Two charters that blend virtual teaching with traditional classroom education have been approved by state DOE

They are the online charter schools that haven’t gotten much attention in New Jersey, the ones that will blend online tools with in-person teaching.

That lack of attention is likely to change soon, however.

Acting Education Commissioner Chris Cerf on Monday cleared the way for two of the so-called hybrid or blended charter schools to open out of Newark next month, offering students a full-day experience in the classroom, along with a heavy dose of online learning.

It’s a big distinction from the all-online programs that generated so much debate in the past month, where students would be taking classes out of their homes. The state on Monday postponed the opening of two such virtual schools for at least a year.

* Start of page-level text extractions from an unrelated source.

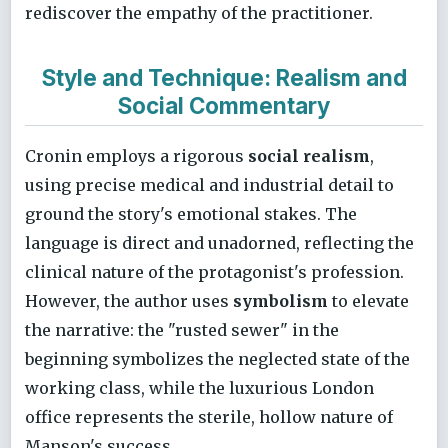
rediscover the empathy of the practitioner.
Style and Technique: Realism and
Social Commentary
Cronin employs a rigorous
social realism
,
using precise medical and industrial detail to
ground the story's emotional stakes. The
language is direct and unadorned, reflecting the
clinical nature of the protagonist's profession.
However, the author uses
symbolism
to elevate
the narrative: the "rusted sewer" in the
beginning symbolizes the neglected state of the
working class, while the luxurious London
office represents the sterile, hollow nature of
Manson's success.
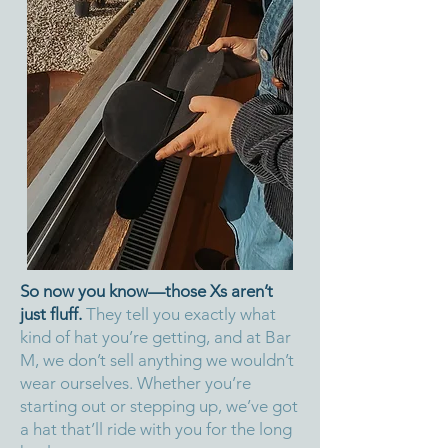
So now you know—those Xs aren’t
just fluff.
They tell you exactly what
kind of hat you’re getting, and at Bar
M, we don’t sell anything we wouldn’t
wear ourselves. Whether you’re
starting out or stepping up, we’ve got
a hat that’ll ride with you for the long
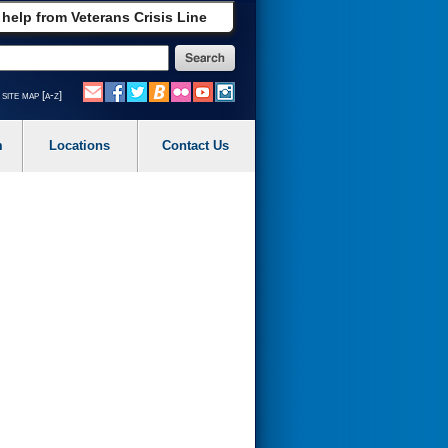
 help from Veterans Crisis Line
site map [a-z]
m
Locations
Contact Us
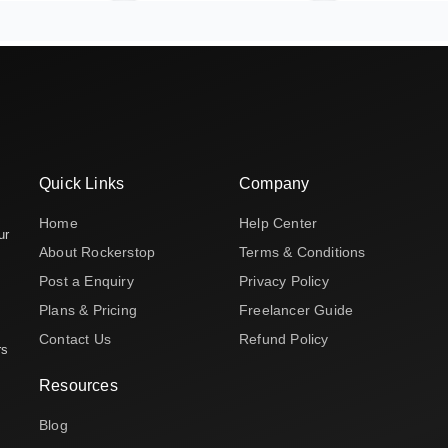
Quick Links
Company
Home
Help Center
ur
About Rockerstop
Terms & Conditions
Post a Enquiry
Privacy Policy
Plans & Pricing
Freelancer Guide
Contact Us
Refund Policy
rs
Resources
Blog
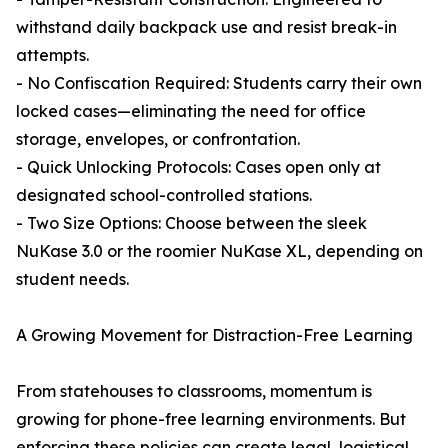
withstand daily backpack use and resist break-in
attempts.
- No Confiscation Required: Students carry their own
locked cases—eliminating the need for office
storage, envelopes, or confrontation.
- Quick Unlocking Protocols: Cases open only at
designated school-controlled stations.
- Two Size Options: Choose between the sleek
NuKase 3.0 or the roomier NuKase XL, depending on
student needs.
A Growing Movement for Distraction-Free Learning
From statehouses to classrooms, momentum is
growing for phone-free learning environments. But
enforcing these policies can create legal, logistical,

The founder of the Merit Preparatory Charter School of Newark, one of the two hybrid schools cleared to open, said his program would be students sitting with teachers for 203 days a year, from 8 a.m. to 5 p.m.

“It’s very much a school, just one working with modern tools and not teaching like we did 100 years ago,” said Ben Rayer, chief executive of Touchstone Education, the company that will operate the school.

He said 80 students going into 6th grade will start the school year on August 27, in a Broad Street building in downtown Newark that formerly housed another charter school. Eleven teachers and staff have been hired and will start August 6.

“We are ready to go, we have the building, and we start in August,” Rayer said yesterday.

Still, Rayer said he knows he has a public relations challenge trying to convince the public that his programs are different from the virtual schools that have stirred up so much debate.

Rayer is well known in charter school circles just outside of New Jersey. He is the former president and chief operating officer of Mastery Charter Schools, the Philadelphia-based network that has largely won praise for its work in improving some of that city’s lowest-performing schools.

Still, online schools of any type have their critics, who contend, among other things, that their models of efficiency don’t necessarily translate into quality education.

Rayer’s open aspiration to take this model national has raised more eyebrows. But he said that the schools are not much different than traditional schools, just more effective in matching lessons to student’s individual needs.

“It’s still all about school,” he said. “Just instead of me standing in front of 30 children teaching math, I may be working with 10 of them while the others might be working online on their skills, depending on what they need.”

There is no hard-and-fast rule as to how much direct instruction and how much online. “Maybe 50-50, but it will depend on the children and depend on the day,” he said.

Rayer had sought to open two hybrid schools in New Jersey, and received preliminary approvals for both of them. The other would be in Trenton. But he said a decision was made early on that it would be a difficult lift to get them both operating, and they sought a one-year extension for the Trenton school that was granted by the state on Monday.

The second hybrid charter to open this fall will be Newark Preparatory School, also out of Newark. It will be operated by K12 Inc., the nation’s largest online education company and one that sought to also launch an all-online program.

The high school will also be based in Newark in a separate Broad Street building, and will start with 150 students, growing to 600 in all four grades. It will start with 20 teachers.

But a sister school, Spirit Preparatory Charter School, was not only prevented from opening this fall it was told it would not receive a final charter at all and would need to reapply. It would have also been a high school, focused on the arts.

The state cited both its failure to secure enough students in time for the fall and deeper shortcomings in its leadership and organization.

“The Board of Trustees and founders of Spirit Preparatory Charter School have not only failed to meet the necessary statutory and regulatory requirements to gain final approval, but have also not demonstrated overall leadership and organizational capacity,” Cerf wrote to the board.

The Spirit Preparatory board released a statement yesterday that it was pursuing its options, which include appealing the decision. In a statement released by the school yesterday, they blamed the denial on the difficulty in securing students’ proof of residency.

“Spirit Prep was starting with a smaller pool of potential students to begin with — those young people interested in the arts,” the statement read. “Spirit reached our numbers. Unfortunately, after a Herculean effort, the school was just not able to get the two proofs of residence required by the NJDOE.”